Gooseneck Hitches

I have always ran a B&W. In Kentucky, until this last March, farm tags got you a registered weight of 38,000 lbs. I have run at that and a little over dozens of times. Never had one issue. I find it hard to need any stronger hitch unless you are pulling your trailer with a single axle class 8. But then you just build your own plate that snaps to the fifth wheel. If you are running more weight than 40,000 lbs. you don't need a gooseneck anyway. Just go on and buy a normal fifth wheel trailer.
 
I like my b&w and to the poster who didn't like the ball getting dirty. A plastic bag and a zip tie keeps the ball clean and greased.. Just bag it before you flip it..
 
I've had three truck with B&W's in them, that's all I'll use. Put the first one in and thought 'yeah, ok, it's nice but it's just a hitch'. Being a volunteer, I've seen a lot of fairly serious accidents, and several with goosenecks.
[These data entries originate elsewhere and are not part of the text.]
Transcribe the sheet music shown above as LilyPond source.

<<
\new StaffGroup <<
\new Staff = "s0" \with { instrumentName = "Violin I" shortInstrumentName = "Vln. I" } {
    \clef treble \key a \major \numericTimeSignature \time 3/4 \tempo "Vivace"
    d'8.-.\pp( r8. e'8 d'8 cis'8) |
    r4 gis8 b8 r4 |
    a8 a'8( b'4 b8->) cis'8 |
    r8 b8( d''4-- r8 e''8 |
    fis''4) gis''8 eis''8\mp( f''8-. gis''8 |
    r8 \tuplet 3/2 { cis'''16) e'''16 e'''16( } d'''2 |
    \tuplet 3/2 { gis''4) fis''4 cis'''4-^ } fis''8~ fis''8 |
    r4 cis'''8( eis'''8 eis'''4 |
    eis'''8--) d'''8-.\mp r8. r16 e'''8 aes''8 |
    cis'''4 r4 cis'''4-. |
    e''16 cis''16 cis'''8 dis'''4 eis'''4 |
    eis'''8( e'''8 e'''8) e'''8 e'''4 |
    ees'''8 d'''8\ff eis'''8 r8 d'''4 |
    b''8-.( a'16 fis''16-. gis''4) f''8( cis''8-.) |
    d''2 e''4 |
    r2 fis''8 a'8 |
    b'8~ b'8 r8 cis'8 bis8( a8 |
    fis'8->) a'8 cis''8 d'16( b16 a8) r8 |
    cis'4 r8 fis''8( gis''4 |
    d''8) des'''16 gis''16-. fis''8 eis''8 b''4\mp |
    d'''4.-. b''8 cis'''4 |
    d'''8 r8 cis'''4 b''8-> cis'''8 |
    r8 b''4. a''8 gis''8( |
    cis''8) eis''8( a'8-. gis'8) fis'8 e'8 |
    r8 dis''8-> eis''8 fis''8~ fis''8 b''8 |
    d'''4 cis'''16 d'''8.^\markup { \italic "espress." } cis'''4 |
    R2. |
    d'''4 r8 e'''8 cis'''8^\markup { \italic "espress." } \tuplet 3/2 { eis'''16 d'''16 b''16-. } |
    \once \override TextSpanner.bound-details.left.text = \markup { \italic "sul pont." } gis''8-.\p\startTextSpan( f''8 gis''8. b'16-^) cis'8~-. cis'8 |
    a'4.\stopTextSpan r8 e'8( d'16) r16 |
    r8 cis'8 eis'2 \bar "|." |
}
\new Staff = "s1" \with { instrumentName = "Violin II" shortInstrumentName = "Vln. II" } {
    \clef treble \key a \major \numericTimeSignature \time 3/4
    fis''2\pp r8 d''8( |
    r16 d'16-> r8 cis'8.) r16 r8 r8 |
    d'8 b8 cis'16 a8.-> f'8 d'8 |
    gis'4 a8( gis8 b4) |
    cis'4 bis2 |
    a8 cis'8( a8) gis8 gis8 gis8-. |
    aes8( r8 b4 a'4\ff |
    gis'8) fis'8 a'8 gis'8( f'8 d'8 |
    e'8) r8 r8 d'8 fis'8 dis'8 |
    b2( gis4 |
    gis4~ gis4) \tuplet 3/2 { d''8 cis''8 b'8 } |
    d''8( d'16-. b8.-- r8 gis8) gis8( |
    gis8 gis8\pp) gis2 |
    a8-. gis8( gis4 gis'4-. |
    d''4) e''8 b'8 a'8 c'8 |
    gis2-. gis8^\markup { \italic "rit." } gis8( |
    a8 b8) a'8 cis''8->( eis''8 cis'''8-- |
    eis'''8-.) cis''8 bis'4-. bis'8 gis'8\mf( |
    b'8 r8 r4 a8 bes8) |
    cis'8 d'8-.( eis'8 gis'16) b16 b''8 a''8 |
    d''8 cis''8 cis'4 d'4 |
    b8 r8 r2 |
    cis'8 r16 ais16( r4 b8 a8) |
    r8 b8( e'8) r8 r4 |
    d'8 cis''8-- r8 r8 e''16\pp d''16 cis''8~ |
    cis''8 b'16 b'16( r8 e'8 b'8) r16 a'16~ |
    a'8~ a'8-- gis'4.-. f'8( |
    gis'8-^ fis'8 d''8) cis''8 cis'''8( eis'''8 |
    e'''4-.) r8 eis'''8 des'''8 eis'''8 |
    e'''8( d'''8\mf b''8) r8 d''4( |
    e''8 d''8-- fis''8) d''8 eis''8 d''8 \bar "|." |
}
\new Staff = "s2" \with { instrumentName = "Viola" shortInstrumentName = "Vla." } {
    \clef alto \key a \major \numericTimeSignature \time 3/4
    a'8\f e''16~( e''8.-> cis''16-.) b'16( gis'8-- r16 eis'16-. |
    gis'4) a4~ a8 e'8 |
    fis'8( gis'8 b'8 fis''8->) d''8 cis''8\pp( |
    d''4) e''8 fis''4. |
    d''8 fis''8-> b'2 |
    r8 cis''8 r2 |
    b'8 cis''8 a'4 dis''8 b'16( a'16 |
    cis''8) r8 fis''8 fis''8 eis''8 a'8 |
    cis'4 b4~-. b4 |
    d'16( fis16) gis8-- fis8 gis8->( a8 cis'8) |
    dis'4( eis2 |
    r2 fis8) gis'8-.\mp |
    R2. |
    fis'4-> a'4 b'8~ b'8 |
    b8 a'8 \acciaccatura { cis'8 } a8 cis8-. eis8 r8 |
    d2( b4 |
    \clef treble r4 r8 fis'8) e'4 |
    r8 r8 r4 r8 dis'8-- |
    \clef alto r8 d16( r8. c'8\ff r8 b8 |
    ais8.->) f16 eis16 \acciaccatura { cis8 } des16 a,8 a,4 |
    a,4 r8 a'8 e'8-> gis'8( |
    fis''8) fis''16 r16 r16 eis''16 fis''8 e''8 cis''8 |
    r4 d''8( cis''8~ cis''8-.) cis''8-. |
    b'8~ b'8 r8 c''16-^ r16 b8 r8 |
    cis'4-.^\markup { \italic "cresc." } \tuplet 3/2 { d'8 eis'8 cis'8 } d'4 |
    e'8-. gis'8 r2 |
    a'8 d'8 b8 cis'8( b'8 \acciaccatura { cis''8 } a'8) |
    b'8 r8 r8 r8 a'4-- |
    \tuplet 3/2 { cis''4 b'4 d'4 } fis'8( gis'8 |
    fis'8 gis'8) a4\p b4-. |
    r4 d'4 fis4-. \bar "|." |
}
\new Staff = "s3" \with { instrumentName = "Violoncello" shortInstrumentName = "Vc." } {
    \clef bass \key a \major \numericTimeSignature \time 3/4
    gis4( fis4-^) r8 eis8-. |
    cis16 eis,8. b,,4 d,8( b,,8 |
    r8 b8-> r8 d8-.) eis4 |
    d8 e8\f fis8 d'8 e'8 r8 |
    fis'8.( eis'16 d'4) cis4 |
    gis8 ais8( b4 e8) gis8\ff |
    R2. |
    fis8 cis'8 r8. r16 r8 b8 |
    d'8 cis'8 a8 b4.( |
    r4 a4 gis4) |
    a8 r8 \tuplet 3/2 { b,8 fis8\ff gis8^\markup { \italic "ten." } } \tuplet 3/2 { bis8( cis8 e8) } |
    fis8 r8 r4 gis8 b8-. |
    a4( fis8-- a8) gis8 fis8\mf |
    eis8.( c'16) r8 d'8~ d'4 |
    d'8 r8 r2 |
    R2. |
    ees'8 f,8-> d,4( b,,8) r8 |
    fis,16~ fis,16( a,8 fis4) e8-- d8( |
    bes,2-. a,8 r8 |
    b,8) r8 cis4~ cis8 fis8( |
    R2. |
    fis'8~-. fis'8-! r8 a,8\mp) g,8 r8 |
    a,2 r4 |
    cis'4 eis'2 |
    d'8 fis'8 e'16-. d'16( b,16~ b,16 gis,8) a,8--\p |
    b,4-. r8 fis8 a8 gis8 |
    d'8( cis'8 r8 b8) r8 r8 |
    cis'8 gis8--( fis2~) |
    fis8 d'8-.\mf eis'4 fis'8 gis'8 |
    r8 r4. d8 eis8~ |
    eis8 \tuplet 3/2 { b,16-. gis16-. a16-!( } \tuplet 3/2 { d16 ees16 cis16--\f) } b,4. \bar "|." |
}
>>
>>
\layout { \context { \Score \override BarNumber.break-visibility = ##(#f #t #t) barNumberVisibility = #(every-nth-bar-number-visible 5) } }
I've been on a couple where it ripped the plates from the beds, ripped the balls out of the plate welded between the rails, and sent the trailers into the back of the cab. Could've been a very bad deal.
I've also seen two wrecks with B&W hitches. One of them, the trailer got mangled and bent up pretty good. For the other, it actually broke off the tube of the neck and it stayed attached to the truck! Yes, it bent up the B&W, but it held together and didn't break.
THAT was the moment I decided I wouldn't own any other hitch in my trucks
 
We have a local trailer dealer build ours. The ball spins out in about 15 seconds with a smack from my spare receiver hitch, and they know how we use our trucks and trailers....their guarantee as try and break it, we'll fix it no charge if you do. Same thing they told us about the 35' 24K GN trailer they sold us....try and bend it.

1" plate welded to the frame (yes, I know, no welding, but I'll do it any day doing what we do) with three 1/2" x 3" bars on edge welded to the bottom side of the plate for support.

I'll just say that at absolute max trailer weight they have served their purpose for better than 10 years on some of our trucks...and those are the older designs.
Chris
 
I skipped the other posts, but seems most people use B&W. Not sure if anyone posted the one I use. I installed a Drop n' Lock hitch years ago and it works pretty damn good. Used factory frame holes if I remember correctly and is basically thick piece of steel. 2 moving parts means the least amount of things to go wrong. I like it's simplicity.

Kansas Trailer Hitches Gooseneck Fifth Wheel Hitch Receiver Tow | Blue Valley Trailers

-Dustin-
 
This thread reminds me of the Platte City, MO pull about 6 years ago. A guy from Omaha was leaving the pits with his pulling truck on his trailer when the gooseneck ball came out of the mount. The safety chains caught the trailer and punched a hole through the box on his truck that had less than 15k miles on it. The gooseneck ball was mounted in a plate on 5th wheel camper rails and was held in with only a snap ring on the bottom. We ended up welding the ball into the mount that night in the pits.

We run only B&W.
 
I hit some pretty good washboards on a dirt road the other day...B&W rattled like hell, but I guess that is typical of all flip-over or turn-over balls. I miss my rigid mount. :(
 
Mine dont rattle. The neck of my trailer is a little loose and needing tightening. You may check that Dually, if yours has a addjustable neck. Mine raises hell when it gets a little slack in it.
 
I'll check, but pretty new. I think it has cross pins and a slack bolt...but not 100% on that. It has always been pretty quiet until that night. The road was pretty horrible. Anything that moves will get slack after a while so I'm sold on the rigid mounts....but I'm sure I'll get used to it.
 
Now that I've had this B&W for a while....I must say the only thing I hate about it is the loud clank it makes when you go over washboards or large bumps on the roads. That pin rattling in there with 10 tons on it kinda sucks. Other than that, I love it.
 
What would you say is the cause of the rattle?

The ball in the square reciever. If you make it tight enough not to rattle, you can't get the insert in and out. It all goes back to that "hitched with moving parts wear" argument.
 
Anyone ever seen one of these, Gooseneck Trailer Hitch by Una-Goose

I saw it at the NFMS, my Dad had to drag me over to their booth to have a look. He has been looking at them for a couple years. If he ever gets a new truck I'm sure he will consider them but his B&W has worked flawlessly as usual.